My conformation dogs certainly do more than trot around a few minutes. I breed dual dogs, they have to be good looking and work. The fact is many dogs do well on traditional foods, whether or not you happen to agree. I am not going to get into a huge discussions on food. You believe what you believe, I answered the OPs question based on my 30 years of breeding, field trialing (not just hunt tests) obedience, handling, and judging. Also, I am sure the people who had those Afghans who also lure coursed, did obedience would be beyond insulted. I will put my dogs record, life span, lack of serious health issues up against almost anybodys. And they have eaten the same brand of dog food for 30 years. I have never had a skin problem, a seizure disorder, a dysplastic dog, a low thyroid etc. I did have one dog die of leukemia about 7 years ago. Not food related.
And by the way, the myth that conformation dogs just lay around and are retired early shows complete ignorance on your part. There are many many confo dogs that due alot more that conformation, the more I thought about your statement, the more annoyed I got. Its people like you making blanket statements such as that that really really get serious dedicated breeders mad...
Not an expert by any means but my little mixed breed dog has been on the Precise Small & Med breed Holistic dog food for about 6 months & is doing really well on it. I started him on Earthborn Holistics when I adopted him little over a year ago but was having trouble with consistenly loose stool so the pet store staff said to try Precise. Not that one is better than the other just that different dogs respond differently, I guess.
I think Precise also makes a grain-free food if that's what you are looking for. Since my dog is doing really well, I'm not looking to switch.

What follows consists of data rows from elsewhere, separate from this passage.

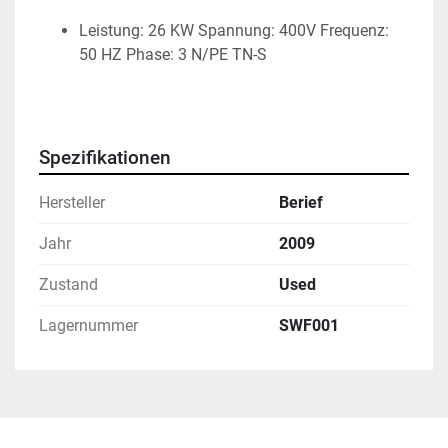
Leistung: 26 KW Spannung: 400V Frequenz:
50 HZ Phase: 3 N/PE TN-S
Spezifikationen
Hersteller
Berief
Jahr
2009
Zustand
Used
Lagernummer
SWF001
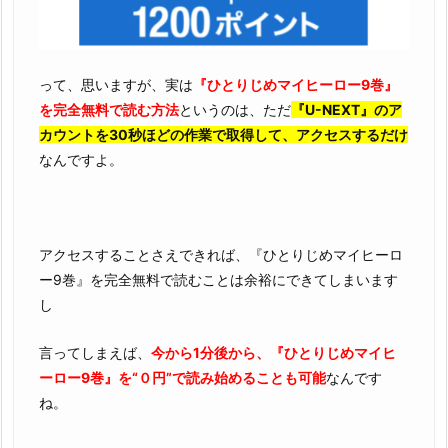
って、思いますが、実は
『ひとりじめマイヒーロー9巻』
を完全無料で読む方法
というのは、ただ
『U-NEXT』のア
カウントを30秒ほどの作業で取得して、アクセスするだけ
なんですよ。
アクセスすることさえできれば、『ひとりじめマイヒーロ
ー9巻』を完全無料で読むことは余裕にできてしまいます
し
言ってしまえば、
今から1分後から、『ひとりじめマイヒ
ーロー9巻』を“０円”で読み始めることも可能
なんです
ね。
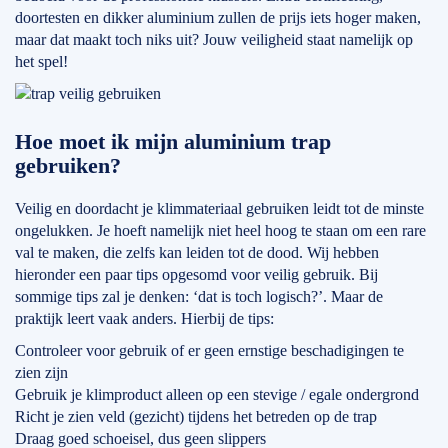
doortesten en dikker aluminium zullen de prijs iets hoger maken,
maar dat maakt toch niks uit? Jouw veiligheid staat namelijk op
het spel!
Hoe moet ik mijn aluminium trap
gebruiken?
Veilig en doordacht je klimmateriaal gebruiken leidt tot de minste
ongelukken. Je hoeft namelijk niet heel hoog te staan om een rare
val te maken, die zelfs kan leiden tot de dood. Wij hebben
hieronder een paar tips opgesomd voor veilig gebruik. Bij
sommige tips zal je denken: ‘dat is toch logisch?’. Maar de
praktijk leert vaak anders. Hierbij de tips:
Controleer voor gebruik of er geen ernstige beschadigingen te
zien zijn
Gebruik je klimproduct alleen op een stevige / egale ondergrond
Richt je zien veld (gezicht) tijdens het betreden op de trap
Draag goed schoeisel, dus geen slippers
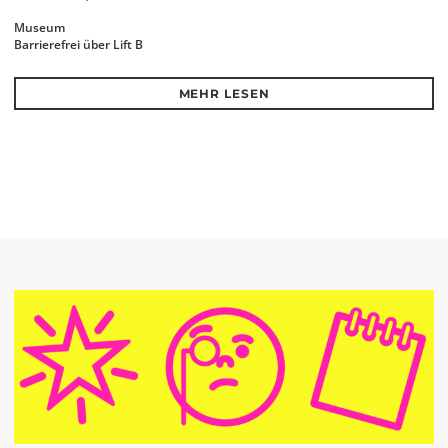
Museum
Barrierefrei über Lift B
MEHR LESEN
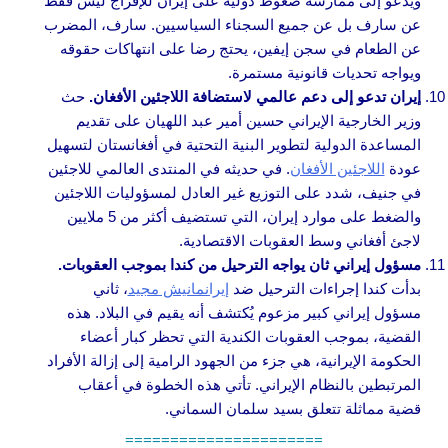
ويدعو إلى ممارسة ضغوط دولية على إيران للإفراج ليس فقط
عن سارف بل عن جميع السجناء السياسيين. سارف، المضرب
عن الطعام في سجن إيفين، يحتج رضا على انتهاكات حقوقه
ويواجه تحديات قانونية مستمرة.
إيران تدعو إلى دعم عالمي لاستضافة اللاجئين الأفغان.
حث
وزير الخارجية الإيراني حسين أمير عبد اللهيان على تقديم
المساعدة الدولية لتطوير البنية التحتية في أفغانستان لتسهيل
عودة
اللاجئين الأفغان
. في حديثه في المنتدى العالمي للاجئين
في جنيف، شدد على التوزيع غير العادل لمسؤوليات اللاجئين
والضغط على موارد إيران، التي تستضيف أكثر من 5 ملايين
لاجئ أفغاني وسط العقوبات الاقتصادية.
مسؤول إيراني ثان يواجه الترحيل من كندا بموجب العقوبات.
بدأت كندا إجراءات الترحيل ضد
إيرانمانيش مجيد
، ثاني
مسؤول إيراني كبير مزعوم يُكتشف أنه يقيم في البلاد. هذه
القضية، بموجب العقوبات الكندية التي تحظر كبار أعضاء
الحكومة الإيرانية، هي جزء من الجهود الرامية إلى إزالة الأفراد
المرتبطين بالنظام الإيراني. تأتي هذه الخطوة في أعقاب
قضية مماثلة تتعلق بسيد سلمان السماني.
======================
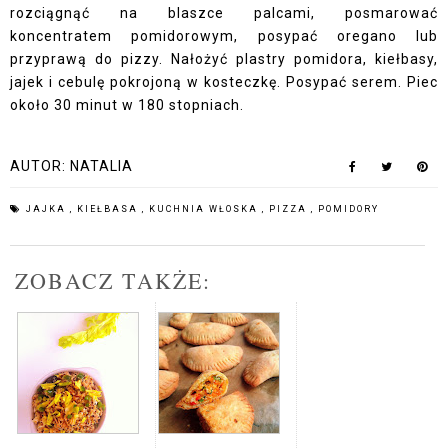
rozciągnąć na blaszce palcami, posmarować
koncentratem pomidorowym, posypać oregano lub
przyprawą do pizzy. Nałożyć plastry pomidora, kiełbasy,
jajek i cebulę pokrojoną w kosteczkę. Posypać serem. Piec
około 30 minut w 180 stopniach.
AUTOR:
NATALIA
JAJKA
,
KIEŁBASA
,
KUCHNIA WŁOSKA
,
PIZZA
,
POMIDORY
ZOBACZ TAKŻE:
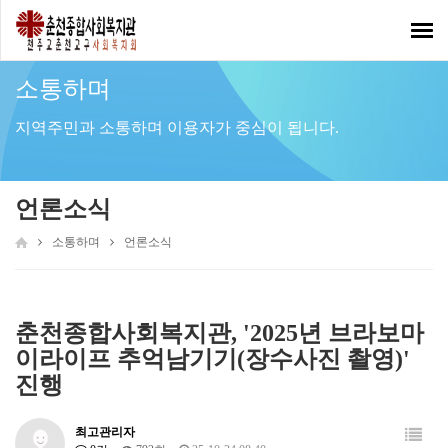
Toggl
navig
소통하며
지역주민과 소통하며 이용자가 중심이 됩니다.
언론소식
소통하며
언론소식
춘천종합사회복지관, '2025년 브라보마
이라이프 추억남기기(장수사진 촬영)'
진행
최고관리자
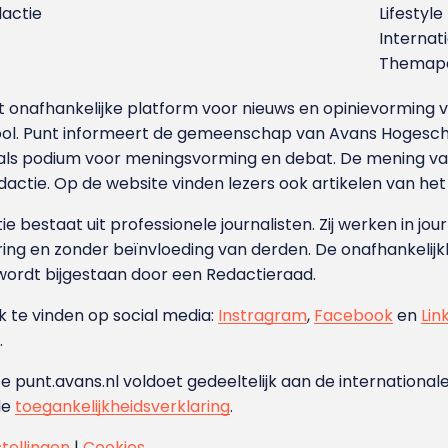
dactie
Lifestyle
Internat
Themapa
et onafhankelijke platform voor nieuws en opinievormin
ool. Punt informeert de gemeenschap van Avans Hogesch
als podium voor meningsvorming en debat. De mening van 
dactie. Op de website vinden lezers ook artikelen van he
e bestaat uit professionele journalisten. Zij werken in jour
ing en zonder beïnvloeding van derden. De onafhankelijk
wordt bijgestaan door een Redactieraad.
ok te vinden op social media:
Instragram
,
Facebook
en
Lin
.
e punt.avans.nl voldoet gedeeltelijk aan de internationale
de
toegankelijkheidsverklaring
.
stellingen
|
Cookies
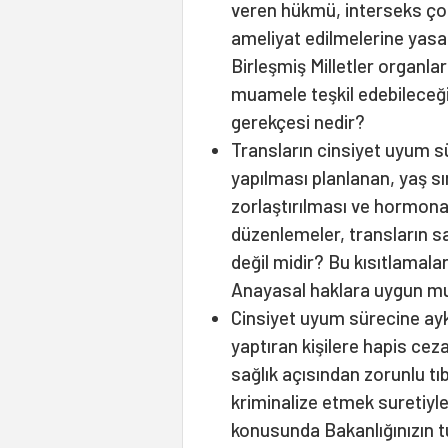
veren hükmü, interseks çoc
ameliyat edilmelerine yasa
Birleşmiş Milletler organla
muamele teşkil edebileceği
gerekçesi nedir?
Transların cinsiyet uyum 
yapılması planlanan, yaş sı
zorlaştırılması ve hormona
düzenlemeler, transların sa
değil midir? Bu kısıtlamalar
Anayasal haklara uygun m
Cinsiyet uyum sürecine ayk
yaptıran kişilere hapis cez
sağlık açısından zorunlu tı
kriminalize etmek suretiyl
konusunda Bakanlığınızın 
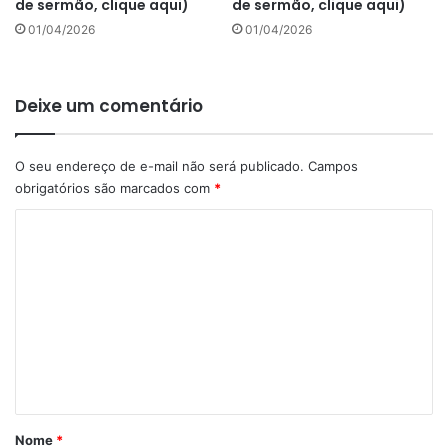
de sermão, clique aqui)
de sermão, clique aqui)
01/04/2026
01/04/2026
Deixe um comentário
O seu endereço de e-mail não será publicado.
Campos
obrigatórios são marcados com
*
C
o
m
e
n
t
á
r
Nome
*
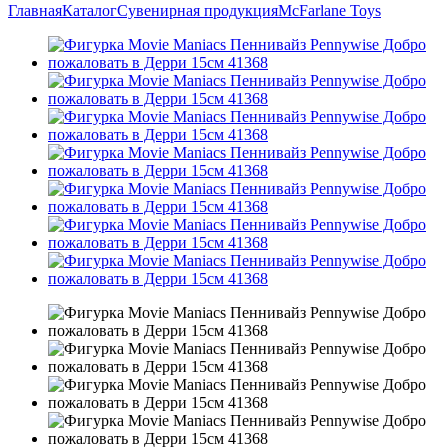
Главная
Каталог
Сувенирная продукция
McFarlane Toys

Also, they put coupons in the bags so you almost always can get a few dollars off when you purchase it.
My conformation dog wants to "weigh" in... Ok, he says he's not fat and just because he's sleeping on my bathrobe right now doesn't mean he doesn't want to go for a run later.
But sorry, he's never tried Precise.
I just recently switched all 3 of my dogs to Precise. They have done well on it and really like it. I feed them chicken meal and rice formula. There isn't any wheat or corn in it and there are no mystery meats and doesn't contain any by-products. I searched for a while for a great dog food and found this. I like the fact that it's a family owned company and has NEVER been recalled unlike Diamond products (which there are about 9 or so different brands) that seem to be recalled on a regular basis. I was horrified when I found out that dog food that doesn't specify what type of meat could be euthanized dogs and cats. Needless to say my dogs never ate any of that kind of food!!
Mr. Impossibly Picky (who is also a lovely conformation boy and *gasp* a barn dog and an agility prospect.....not a couch potato) consistently ate Precise for a lot longer than any other brand. He ate the lamb and Rice (I think it was the "foundation" line). My parents had their Wheatens on it with good results.